Thread: Querry: Relations and functions

1. Querry: Relations and functions

Hello people , I was recently studying relations and functions and encountered some questions that i wasn't able to solve. Please help me solve the following questions.

1) Find the range of the functions:

(a) f(x) = 4(x^2) - 4x + 3, x E R
(b) f(x) + 4(x^2) - 4x + 8, x E R

2) If f(x) = (x + 3 / 4x - 5) and y= 3 + 5x / 4x -1 , show that f(y) = x

3) If f(x) = (x - 1 / x + 1); x is not equal to -1, show that f( x -1 / x + 1) = -1 / x

4) If f(x) = x^2 + 3x -2, -1 ≤ x ≤ 1, find the value of x for which f(x) = f(2x + 1)

5) If f(x) = x / 2 and g(x) = 2x + 1, show that 2g [f(x)] = 2f[g(x)] + 1

2. Originally Posted by saberteeth
Hello people , I was recently studying relations and functions and encountered some questions that i wasn't able to solve. Please help me solve the following questions.

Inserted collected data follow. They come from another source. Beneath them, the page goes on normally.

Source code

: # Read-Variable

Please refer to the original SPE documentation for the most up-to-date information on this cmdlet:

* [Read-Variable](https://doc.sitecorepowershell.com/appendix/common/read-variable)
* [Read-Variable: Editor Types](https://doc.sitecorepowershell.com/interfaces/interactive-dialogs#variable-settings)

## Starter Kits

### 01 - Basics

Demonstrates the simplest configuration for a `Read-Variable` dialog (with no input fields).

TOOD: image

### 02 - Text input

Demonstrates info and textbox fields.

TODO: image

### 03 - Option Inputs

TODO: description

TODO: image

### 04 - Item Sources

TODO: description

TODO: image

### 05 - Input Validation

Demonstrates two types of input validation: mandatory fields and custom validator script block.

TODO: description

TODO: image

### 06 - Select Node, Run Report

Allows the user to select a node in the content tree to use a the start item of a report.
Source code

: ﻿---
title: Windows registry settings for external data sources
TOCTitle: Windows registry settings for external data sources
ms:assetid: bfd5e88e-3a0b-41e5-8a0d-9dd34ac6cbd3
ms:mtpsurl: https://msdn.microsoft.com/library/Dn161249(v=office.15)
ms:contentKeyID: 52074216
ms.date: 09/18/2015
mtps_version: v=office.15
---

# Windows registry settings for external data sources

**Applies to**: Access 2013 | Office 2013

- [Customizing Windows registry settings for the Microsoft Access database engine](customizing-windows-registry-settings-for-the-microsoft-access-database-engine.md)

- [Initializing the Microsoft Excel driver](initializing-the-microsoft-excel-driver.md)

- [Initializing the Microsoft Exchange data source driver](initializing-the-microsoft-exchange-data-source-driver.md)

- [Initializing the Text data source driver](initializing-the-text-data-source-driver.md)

1) Find the range of the functions:

(a) f(x) = 4(x^2) - 4x + 3, x E R
(b) f(x) + 4(x^2) - 4x + 8, x E R

2) If f(x) = (x + 3 / x - 5) and y= 3 + 5x / 4x -1 , show that f(y) = x

3) If f(x) = (x - 1 / x + 1); x is not equal to -1, show that f( x -1 / x + 1) = -1 / x

4) If f(x) = x^2 + 3x -2, -1 ≤ x ≤ 1, find the value of x for which f(x) = f(2x + 1)

5) If f(x) = x / 2 and g(x) = 2x + 1, show that 2g [f(x)] = 2f[g(x)] + 1
1) a) $\displaystyle f(x) = 4x^2 - 4x + 3$

$\displaystyle = 4\left(x^2 - x + \frac{3}{4}\right)$

$\displaystyle = 4\left[x^2 - x + \left(-\frac{1}{2}\right)^2 - \left(-\frac{1}{2}\right)^2 + \frac{3}{4}\right]$

$\displaystyle = 4\left[\left(x - \frac{1}{2}\right)^2 + \frac{1}{2}\right]$

$\displaystyle = 4\left(x - \frac{1}{2}\right)^2 + 2$.

Notice that $\displaystyle a = 4$. Since this is positive, the turning point is a minimum.

The turning point is $\displaystyle (x, y) = \left(\frac{1}{2}, 2\right)$.

Therefore the minimum value of y is 2.

Thus the range is $\displaystyle y \geq 2$ or $\displaystyle y \in [2, \infty)$.

Do the same process for 1 b).

3. 3) Replace x with $\displaystyle \frac{x-1}{x+1}$:

$\displaystyle f\left(\frac{x-1}{x+1}\right)=\frac{\displaystyle\frac{x-1}{x+1}-1}{\displaystyle\frac{x-1}{x+1}+1}=-\frac{1}{x}$

4) $\displaystyle x^2+3x-2=(2x+1)^2+3(2x+1)-2$

Expand and solve the quadratic.

5) $\displaystyle g(f(x))=g\left(\frac{x}{2}\right)=2\cdot\frac{x}{2 }+1=x+1$

$\displaystyle f(g(x))=f(2x+1)=\frac{2x+1}{2}$

Now prove the equality.

4. Cool!

5. I made an error while typing the 2nd problem in the above list which is now corrected. can you answer that too?